Consider this one first from Atlanta. What does the writer tell us?
The argument from my reading is that the idea of Christ returning is just patently absurd and that we all want to go to a Disneyland with no sex, booze, or anything fun.
Yes indeed. We all want to sign up for that one. It’s bad enough that the author thinks he’s made a real representation of the story, but then he says that the problem is falsifiability. Yes readers. You read that right. Christians are afraid to test their belief. Therefore, all that needs to be done is set a date for the rapture. If it does not happen on X date, then it is false and will never happen.
Let us hope that the author never takes bets on professional sports.
The problem is not that Camping has an eschatology. Everyone does. The problem with setting dates is the idea from Matthew 24:36 that only the Father would know the date. As is the case of course, this is only a little detail that is overlooked. Such an attitude of setting a date and not seeing it happen could lead to a number of odd conclusions.
We will have flying cars by September 30, 2015. If we do not have them then, we will never have them.

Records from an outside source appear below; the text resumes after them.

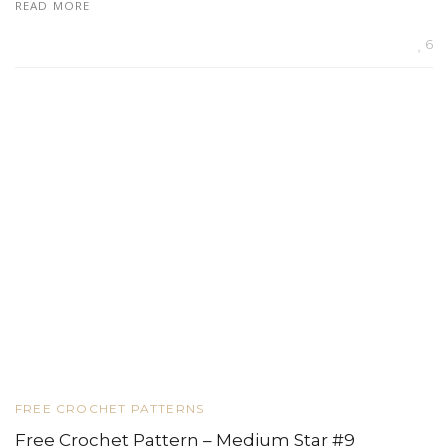
READ MORE
6
FREE CROCHET PATTERNS
Free Crochet Pattern – Medium Star #9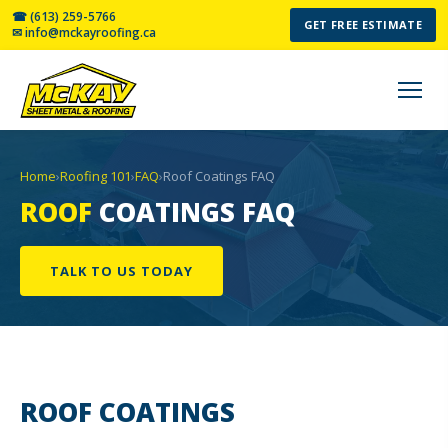
☎ (613) 259-5766
GET FREE ESTIMATE
✉ info@mckayroofing.ca
Home
›
Roofing 101
›
FAQ
›
Roof Coatings FAQ
ROOF
COATINGS FAQ
TALK TO US TODAY
ROOF
COATINGS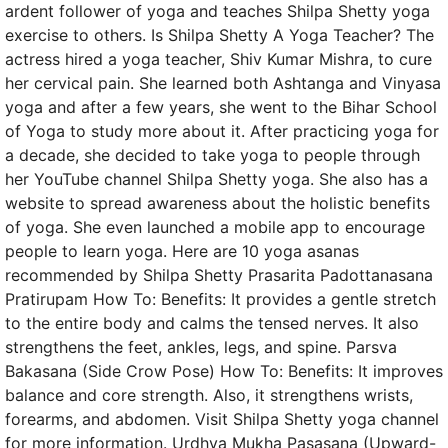
ardent follower of yoga and teaches Shilpa Shetty yoga
exercise to others. Is Shilpa Shetty A Yoga Teacher? The
actress hired a yoga teacher, Shiv Kumar Mishra, to cure
her cervical pain. She learned both Ashtanga and Vinyasa
yoga and after a few years, she went to the Bihar School
of Yoga to study more about it. After practicing yoga for
a decade, she decided to take yoga to people through
her YouTube channel Shilpa Shetty yoga. She also has a
website to spread awareness about the holistic benefits
of yoga. She even launched a mobile app to encourage
people to learn yoga. Here are 10 yoga asanas
recommended by Shilpa Shetty Prasarita Padottanasana
Pratirupam How To: Benefits: It provides a gentle stretch
to the entire body and calms the tensed nerves. It also
strengthens the feet, ankles, legs, and spine. Parsva
Bakasana (Side Crow Pose) How To: Benefits: It improves
balance and core strength. Also, it strengthens wrists,
forearms, and abdomen. Visit Shilpa Shetty yoga channel
for more information. Urdhva Mukha Pasasana (Upward-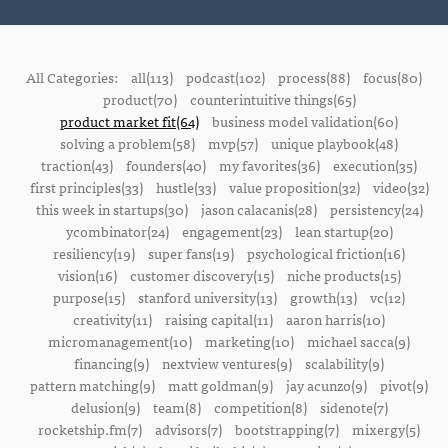
All Categories:
all(113)
podcast(102)
process(88)
focus(80)
product(70)
counterintuitive things(65)
product market fit(64)
business model validation(60)
solving a problem(58)
mvp(57)
unique playbook(48)
traction(43)
founders(40)
my favorites(36)
execution(35)
first principles(33)
hustle(33)
value proposition(32)
video(32)
this week in startups(30)
jason calacanis(28)
persistency(24)
ycombinator(24)
engagement(23)
lean startup(20)
resiliency(19)
super fans(19)
psychological friction(16)
vision(16)
customer discovery(15)
niche products(15)
purpose(15)
stanford university(13)
growth(13)
vc(12)
creativity(11)
raising capital(11)
aaron harris(10)
micromanagement(10)
marketing(10)
michael sacca(9)
financing(9)
nextview ventures(9)
scalability(9)
pattern matching(9)
matt goldman(9)
jay acunzo(9)
pivot(9)
delusion(9)
team(8)
competition(8)
sidenote(7)
rocketship.fm(7)
advisors(7)
bootstrapping(7)
mixergy(5)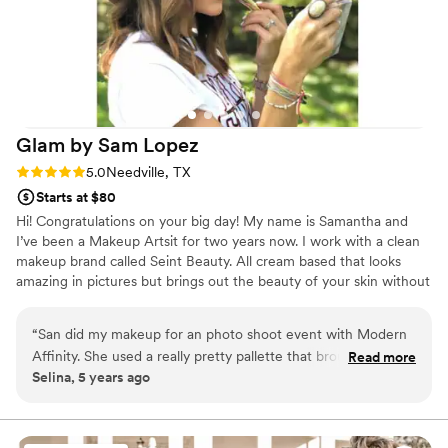
Glam by Sam
Lopez
Rating: 5.0 (1 review)
5.0
Needville, TX
Starts at $80
Hi! Congratulations on your big day! My name is Samantha and
I’ve been a Makeup Artsit for two years now. I work with a clean
makeup brand called Seint Beauty. All cream based that looks
amazing in pictures but brings out the beauty of your skin without
feeling like makeup.
“
San did my makeup for an photo shoot event with Modern
Affinity. She used a really pretty pallette that brought out
Read more
Selina, 5 years ago
natural tones in my skin and it felt light on my face not like
heavy makeup but the look was elegant. She's great at
picking colors that work best with your skin tone and it
comes out looking flawless.
”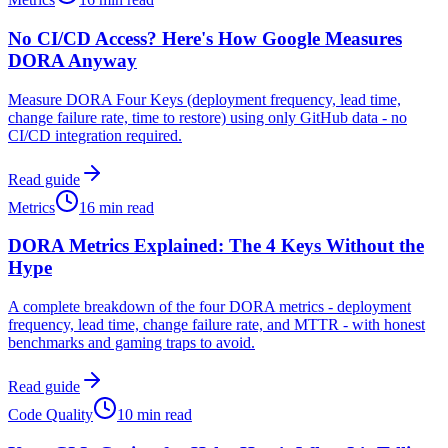
No CI/CD Access? Here's How Google Measures
DORA Anyway
Measure DORA Four Keys (deployment frequency, lead time,
change failure rate, time to restore) using only GitHub data - no
CI/CD integration required.
Read guide
Metrics
16 min read
DORA Metrics Explained: The 4 Keys Without the
Hype
A complete breakdown of the four DORA metrics - deployment
frequency, lead time, change failure rate, and MTTR - with honest
benchmarks and gaming traps to avoid.
Read guide
Code Quality
10 min read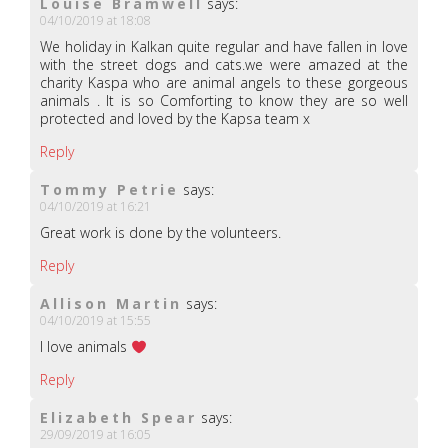
Louise Bramwell
says:
04/10/2019 at 18:08
We holiday in Kalkan quite regular and have fallen in love
with the street dogs and cats.we were amazed at the
charity Kaspa who are animal angels to these gorgeous
animals . It is so Comforting to know they are so well
protected and loved by the Kapsa team x
Reply
Tommy Petrie
says:
04/10/2019 at 16:21
Great work is done by the volunteers.
Reply
Allison Martin
says:
04/10/2019 at 15:55
I love animals
Reply
Elizabeth Spear
says:
29/09/2019 at 16:05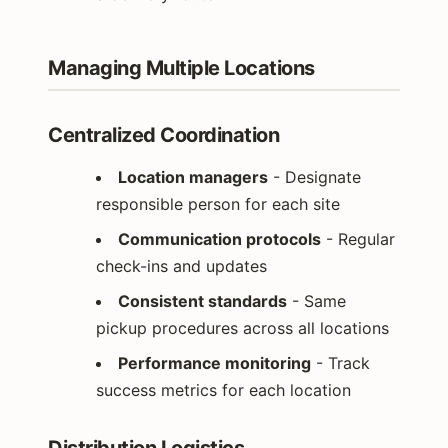
Managing Multiple Locations
Centralized Coordination
Location managers
- Designate
responsible person for each site
Communication protocols
- Regular
check-ins and updates
Consistent standards
- Same
pickup procedures across all locations
Performance monitoring
- Track
success metrics for each location
Distribution Logistics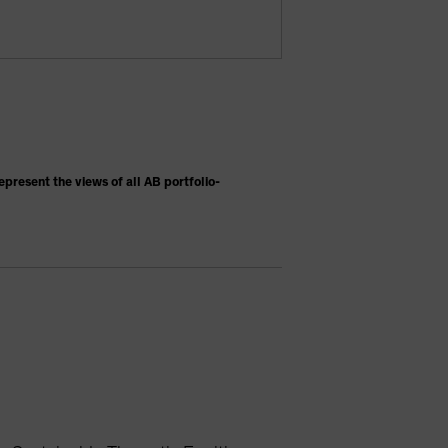
present the views of all AB portfolio-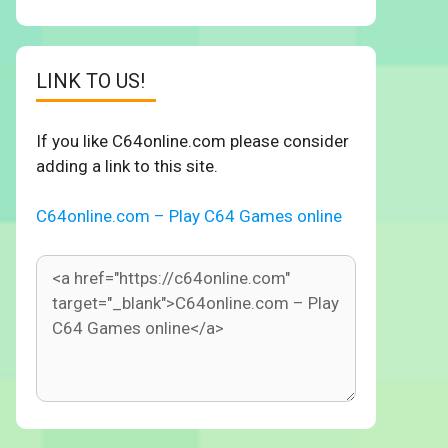
LINK TO US!
If you like C64online.com please consider
adding a link to this site.
C64online.com – Play C64 Games online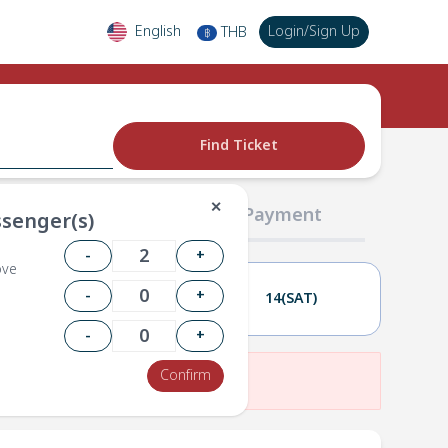
English
Login
/
Sign Up
THB
฿
Find Ticket
✕
02 Passengers
03 Payment
senger(s)
-
+
ove
-
+
13(FRI)
14(SAT)
-
+
Confirm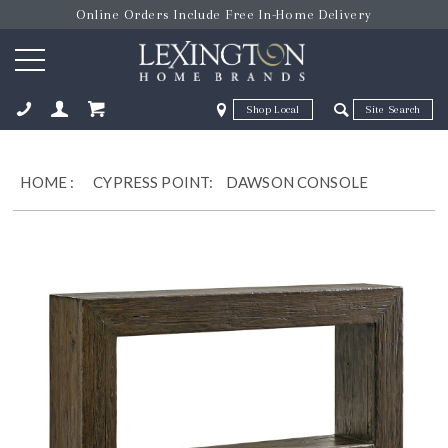
Online Orders Include Free In-Home Delivery
Zip Code
Zip Code
ose
HOME
:
CYPRESS POINT:
DAWSON CONSOLE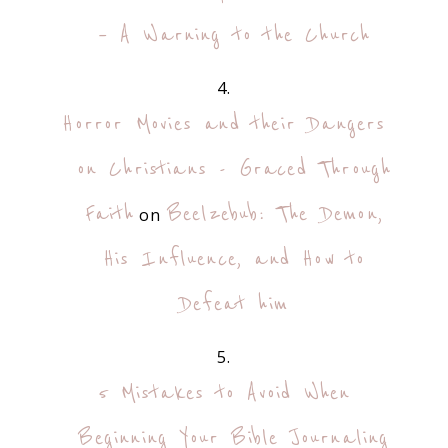
– A Warning to the Church
Horror Movies and their Dangers
on Christians - Graced Through
Faith
Beelzebub: The Demon,
on
His Influence, and How to
Defeat him
5 Mistakes to Avoid When
Beginning Your Bible Journaling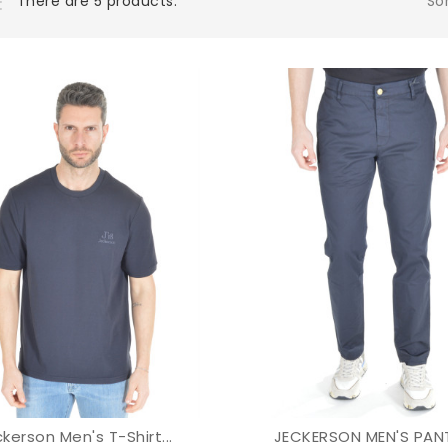
Sor
There are 5 products.
kerson Men's T-Shirt...
JECKERSON MEN'S PANT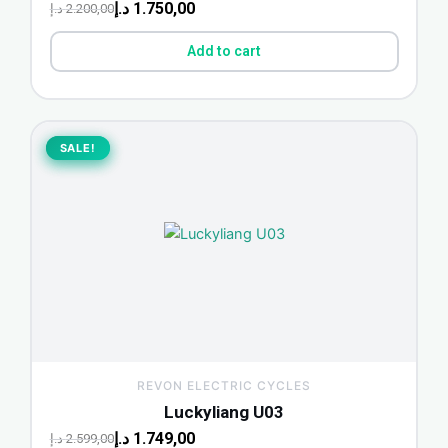
د.إ
1.750,00
د.إ
2.200,00
Add to cart
Original
Current
price
price
SALE!
SALE!
was:
is:
2.599,00 د.إ.
1.749,00 د.إ.
REVON ELECTRIC CYCLES
Luckyliang U03
د.إ
1.749,00
د.إ
2.599,00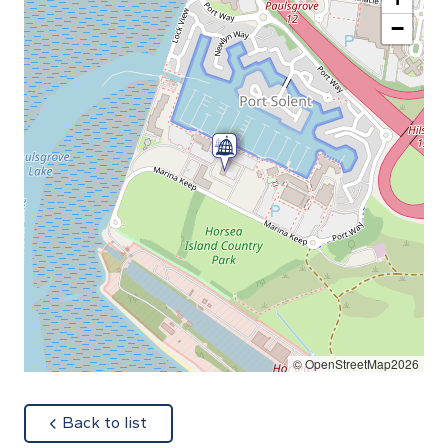
−
© OpenStreetMap2026
about
Back to list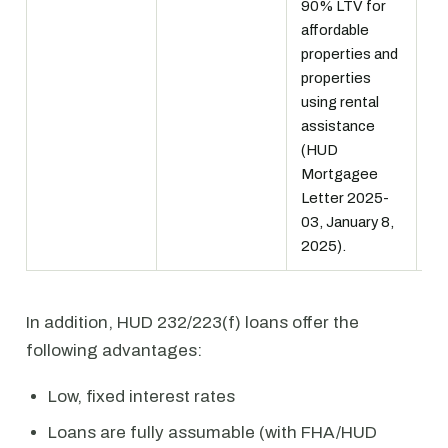
90% LTV for
in
affordable
pr
properties and
MI
properties
using rental
assistance
(HUD
Mortgagee
Letter 2025-
03, January 8,
2025).
In addition, HUD 232/223(f) loans offer the
following advantages:
Low, fixed interest rates
Loans are fully assumable (with FHA/HUD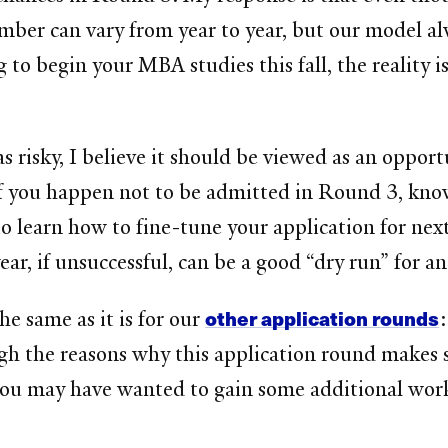
number can vary from year to year, but our model 
o begin your MBA studies this fall, the reality is 
isky, I believe it should be viewed as an opportuni
f you happen not to be admitted in Round 3, kno
o learn how to fine-tune your application for next
ear, if unsuccessful, can be a good “dry run” for a
other application rounds
he same as it is for our
:
gh the reasons why this application round makes 
u may have wanted to gain some additional work e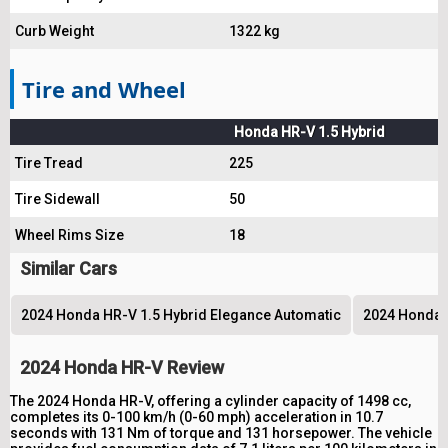
Curb Weight
1322 kg
Tire and Wheel
Honda HR-V 1.5 Hybrid
Tire Tread
225
Tire Sidewall
50
Wheel Rims Size
18
Similar Cars
2024 Honda HR-V 1.5 Hybrid Elegance Automatic
2024 Honda 
2024 Honda HR-V Review
The 2024 Honda HR-V, offering a cylinder capacity of 1498 cc,
completes its 0-100 km/h (0-60 mph) acceleration in 10.7
seconds with 131 Nm of torque and 131 horsepower. The vehicle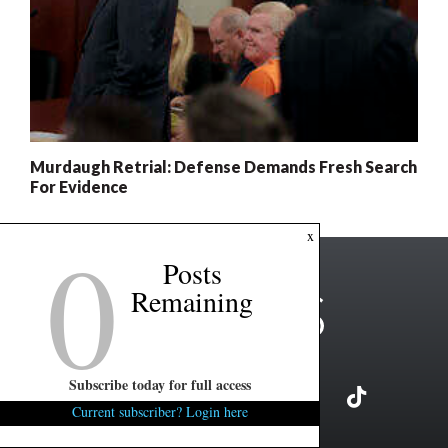
Murdaugh Retrial: Defense Demands Fresh Search
For Evidence
0
x
Posts
Remaining
Subscribe today for full access
Current subscriber? Login here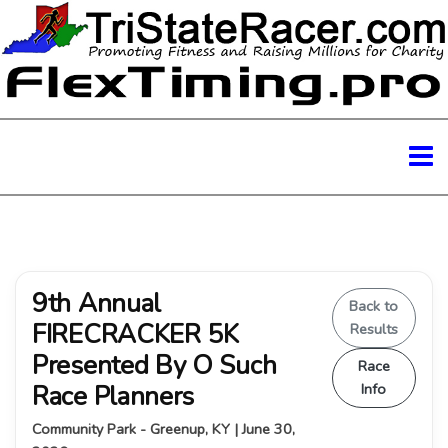
9th Annual
Back to
FIRECRACKER 5K
Results
Presented By O Such
Race
Race Planners
Info
Community Park - Greenup, KY | June 30,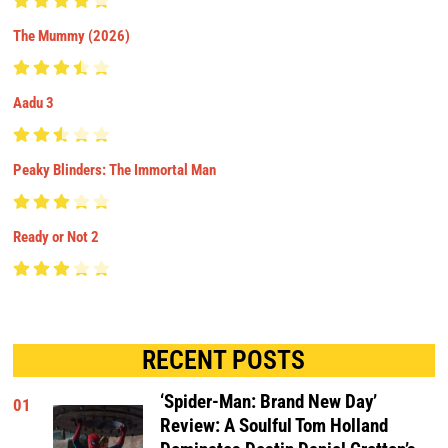
The Mummy (2026)
Aadu 3
Peaky Blinders: The Immortal Man
Ready or Not 2
RECENT POSTS
‘Spider-Man: Brand New Day’
01
Review: A Soulful Tom Holland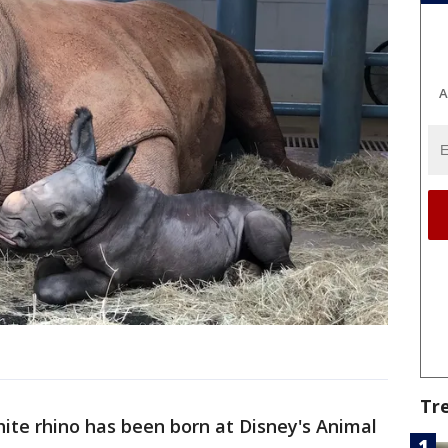
A
Tr
ite rhino has been born at Disney's Animal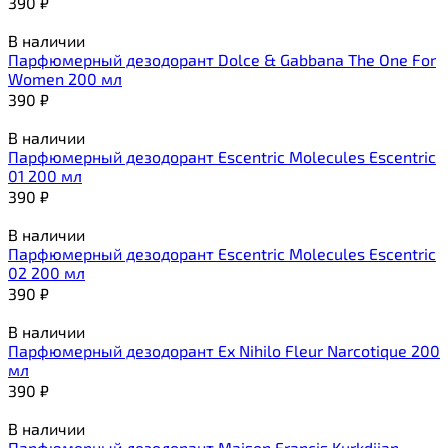
390
₽
В наличии
Парфюмерный дезодорант Dolce & Gabbana The One For
Women 200 мл
390
₽
В наличии
Парфюмерный дезодорант Escentric Molecules Escentric
01 200 мл
390
₽
В наличии
Парфюмерный дезодорант Escentric Molecules Escentric
02 200 мл
390
₽
В наличии
Парфюмерный дезодорант Ex Nihilo Fleur Narcotique 200
мл
390
₽
В наличии
Парфюмерный дезодорант Maison Francis Kurkdjian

We will be invaded by aliens on July 6, 2034. If we are not invaded then, we will never be invaded.
Israel and Palestine will put an end to the land war on April 22, 2029. If they do not do so then, they will never do so.
Science is a great tool, but one cannot deal with the past and the future using just the scientific idea of falsifiability. All that we have had falsified is that the rapture did not happen on the date Camping predicted. We do not have a falsification of the belief that Christ will ever return.
Next we have P.Z. Myers here.
Ah yes. This is what religion fosters. Just have examples of people believing crazy things and you can see what it does.
Fair enough….
Could it be anything like saying without evidence that Jared Loughner was a Republican who listened to talk radio despite even all the evidence coming in to the contrary and jumping on a screen shot without even investigating it to prove to the rest of the world that you were right only to find out that that shot was not accurate?
All something Myers did by the way.
No. The problem is not religion. The problem is just that a lot of people don’t know how to think and they add religion into the mix. The same can happen with any belief. Now I agree with what Myers wants in the end to happen to Camping. However, Myers is taking the sensational and making it the typical, instead of realizing that 99.9% of Christians around the world condemn this nonsense.
Far be it for Myers to actually deal with a sane position on eschatology….
Finally, we come to Mr. Camping himself. What does he have to say? Let’s take a look.
And here we have just a humble Bible teacher who says he makes no apology. Never mind that he’s made a laughingstock of the church leading those of us who condemned what he said into embarrassment as we are inevitably seen as thinking the world was going to come to an end that day simply because we’re Christians.
There is nothing humble about Camping. It is only arrogance to think that you can know something that Christ Himself said He did not know. Now Camping has gone to a spiritual understanding saying that Judgment Day did come and that the world will be destroyed on October 21st and it will not be spiritual, but he himself is not selling his possessions before then.
How convenient….
Family Radio is paid for by donations. No one at this point should donate a penny to such a cause. The church has been mocked as a result of what Camping has done. There are far better ministries out there that can be supported and many of them are from Christians who really do think about the issues and can help defend the faith against adversaries today.
It is a shame that eschatological insanity rests on all sides. That someone like Camping even has a platform shows how much the American church has fallen.